REQUEST: Beneath this task are records; print exactly the stretch of them from the line with "[530,785,549,794] an -> [879,611,893,624] A" through the line with "[543,826,597,844] charity ->", both ends included.

GIVEN INFORMATION:
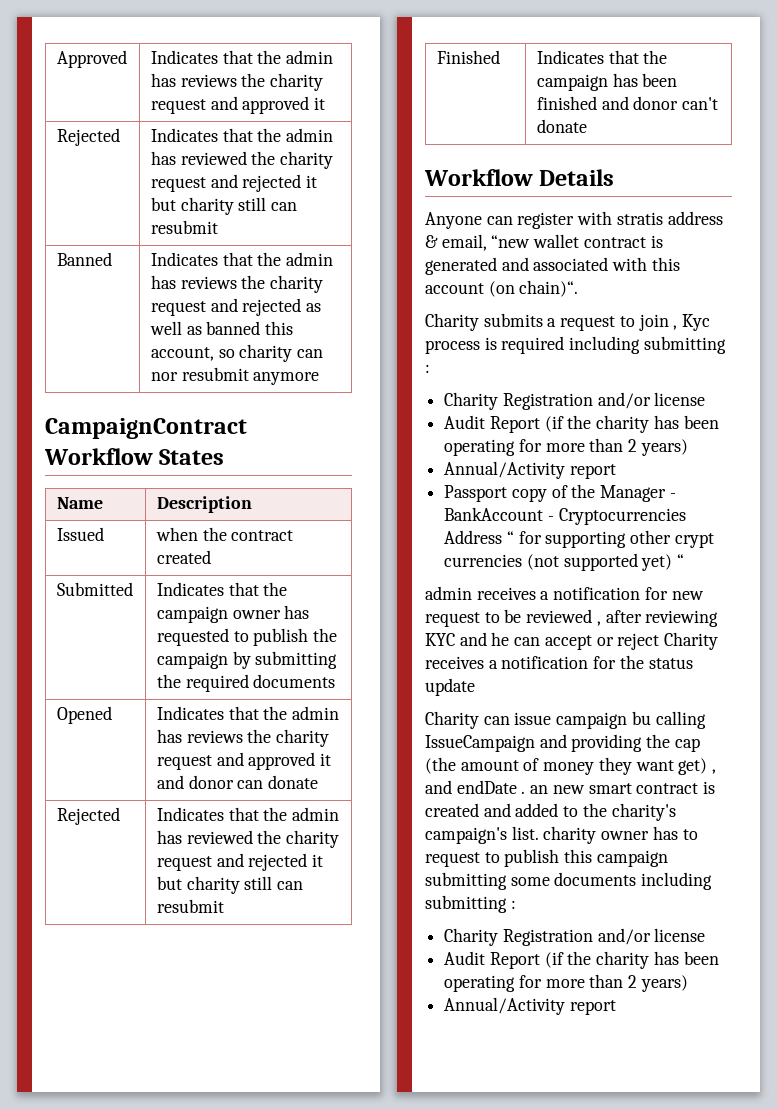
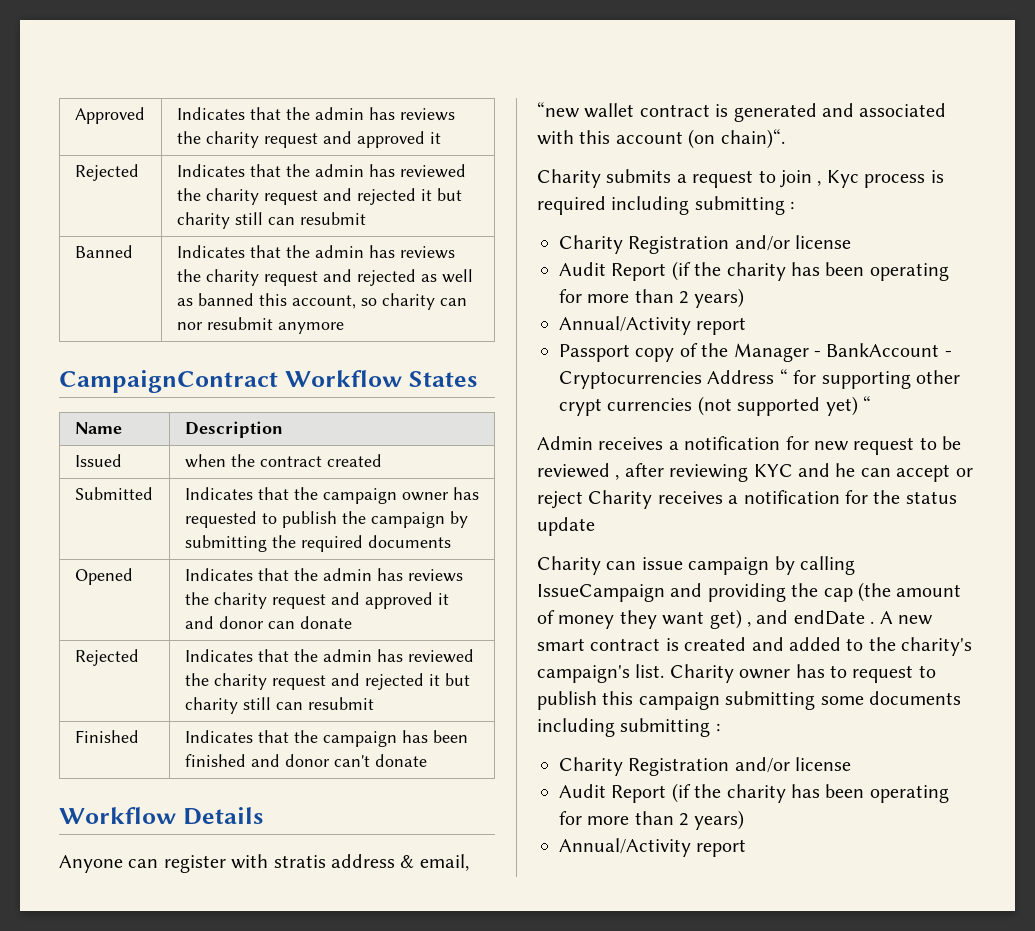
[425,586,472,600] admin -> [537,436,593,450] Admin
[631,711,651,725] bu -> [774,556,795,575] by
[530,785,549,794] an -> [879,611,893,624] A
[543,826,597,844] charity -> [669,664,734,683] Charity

...

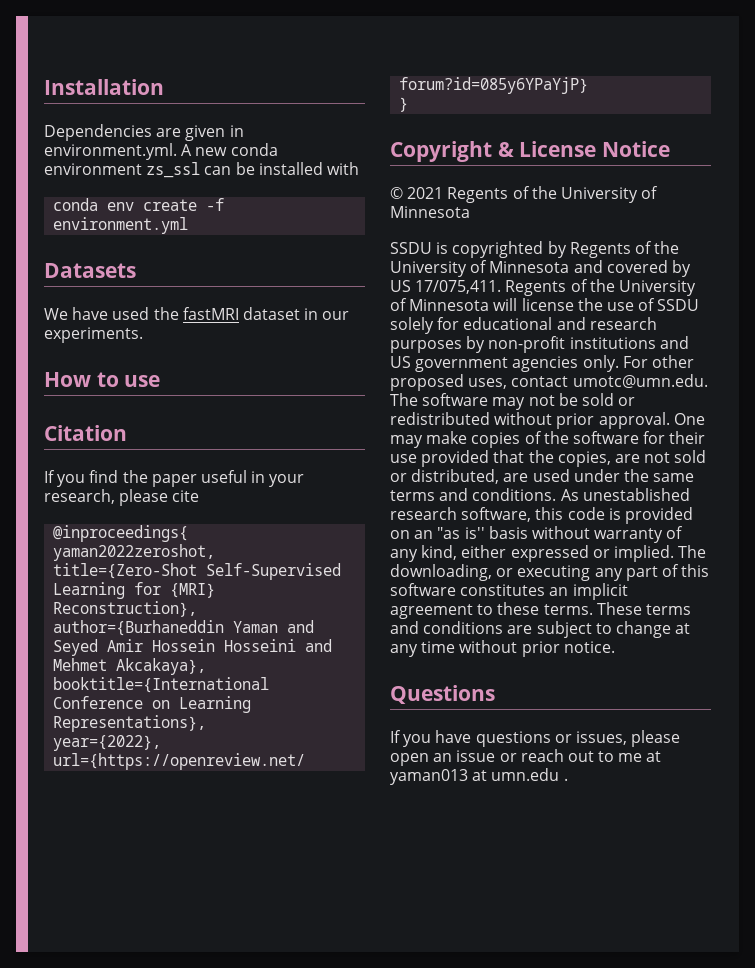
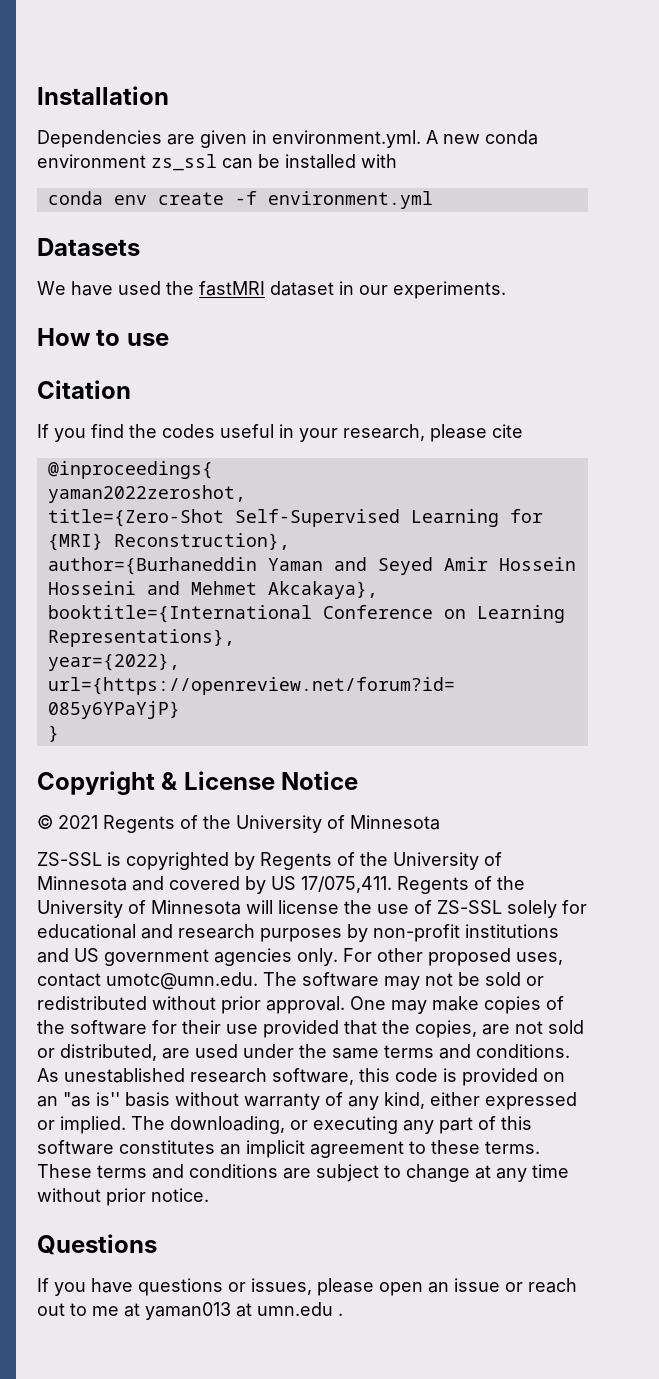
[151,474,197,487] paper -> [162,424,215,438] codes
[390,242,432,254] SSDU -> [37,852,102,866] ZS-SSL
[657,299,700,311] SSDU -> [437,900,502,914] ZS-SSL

--

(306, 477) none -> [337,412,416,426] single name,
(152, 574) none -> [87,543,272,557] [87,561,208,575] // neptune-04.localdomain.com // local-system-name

SOLUTION TO THIS EXERCISE:
[530,785,549,794] an -> [879,611,893,624] A
[543,826,597,844] charity -> [669,664,734,683] Charity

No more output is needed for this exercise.